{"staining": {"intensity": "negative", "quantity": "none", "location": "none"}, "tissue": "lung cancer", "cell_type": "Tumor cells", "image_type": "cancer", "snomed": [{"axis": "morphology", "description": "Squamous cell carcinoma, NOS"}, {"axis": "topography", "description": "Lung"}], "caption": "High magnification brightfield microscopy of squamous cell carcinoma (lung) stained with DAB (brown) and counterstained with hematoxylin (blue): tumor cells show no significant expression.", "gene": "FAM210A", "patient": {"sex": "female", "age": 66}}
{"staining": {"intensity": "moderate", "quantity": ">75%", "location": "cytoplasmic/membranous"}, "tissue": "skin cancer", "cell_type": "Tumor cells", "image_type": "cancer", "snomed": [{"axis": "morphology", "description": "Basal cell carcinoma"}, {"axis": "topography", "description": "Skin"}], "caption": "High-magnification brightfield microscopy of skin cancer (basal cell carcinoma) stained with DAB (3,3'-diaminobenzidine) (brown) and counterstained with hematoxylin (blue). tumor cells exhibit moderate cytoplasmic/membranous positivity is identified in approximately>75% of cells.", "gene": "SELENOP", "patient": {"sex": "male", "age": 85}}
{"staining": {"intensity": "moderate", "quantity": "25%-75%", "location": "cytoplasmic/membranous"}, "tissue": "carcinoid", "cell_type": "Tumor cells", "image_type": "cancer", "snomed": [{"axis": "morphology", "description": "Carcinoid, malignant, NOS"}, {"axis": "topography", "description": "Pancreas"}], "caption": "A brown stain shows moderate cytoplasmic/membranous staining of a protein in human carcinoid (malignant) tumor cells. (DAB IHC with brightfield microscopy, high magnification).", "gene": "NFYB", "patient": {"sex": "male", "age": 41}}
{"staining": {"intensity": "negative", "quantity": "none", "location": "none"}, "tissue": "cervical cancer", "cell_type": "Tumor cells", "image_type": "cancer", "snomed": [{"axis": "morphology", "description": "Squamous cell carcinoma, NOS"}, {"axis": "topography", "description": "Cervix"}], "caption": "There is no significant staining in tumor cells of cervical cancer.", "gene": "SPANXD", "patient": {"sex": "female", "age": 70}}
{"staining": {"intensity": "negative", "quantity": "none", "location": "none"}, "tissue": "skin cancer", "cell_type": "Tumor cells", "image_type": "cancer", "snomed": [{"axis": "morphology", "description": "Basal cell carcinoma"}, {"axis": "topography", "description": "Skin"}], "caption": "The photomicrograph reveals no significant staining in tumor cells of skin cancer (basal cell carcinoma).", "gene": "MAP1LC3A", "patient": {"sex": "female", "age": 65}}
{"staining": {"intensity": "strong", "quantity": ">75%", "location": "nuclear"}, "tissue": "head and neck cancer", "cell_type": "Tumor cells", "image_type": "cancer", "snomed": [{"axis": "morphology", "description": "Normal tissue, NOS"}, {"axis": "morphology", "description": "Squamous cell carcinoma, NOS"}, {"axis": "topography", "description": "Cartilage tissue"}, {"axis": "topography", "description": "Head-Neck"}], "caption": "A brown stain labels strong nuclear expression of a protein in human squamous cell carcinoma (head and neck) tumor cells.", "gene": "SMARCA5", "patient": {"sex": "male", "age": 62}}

----

=== Task ===
When you come to the line containing "microscopy of skin", give it and stop; before that, repeat each line of the material exactly from the first one.

=== Answer for the task ===
{"staining": {"intensity": "negative", "quantity": "none", "location": "none"}, "tissue": "lung cancer", "cell_type": "Tumor cells", "image_type": "cancer", "snomed": [{"axis": "morphology", "description": "Squamous cell carcinoma, NOS"}, {"axis": "topography", "description": "Lung"}], "caption": "High magnification brightfield microscopy of squamous cell carcinoma (lung) stained with DAB (brown) and counterstained with hematoxylin (blue): tumor cells show no significant expression.", "gene": "FAM210A", "patient": {"sex": "female", "age": 66}}
{"staining": {"intensity": "moderate", "quantity": ">75%", "location": "cytoplasmic/membranous"}, "tissue": "skin cancer", "cell_type": "Tumor cells", "image_type": "cancer", "snomed": [{"axis": "morphology", "description": "Basal cell carcinoma"}, {"axis": "topography", "description": "Skin"}], "caption": "High-magnification brightfield microscopy of skin cancer (basal cell carcinoma) stained with DAB (3,3'-diaminobenzidine) (brown) and counterstained with hematoxylin (blue). tumor cells exhibit moderate cytoplasmic/membranous positivity is identified in approximately>75% of cells.", "gene": "SELENOP", "patient": {"sex": "male", "age": 85}}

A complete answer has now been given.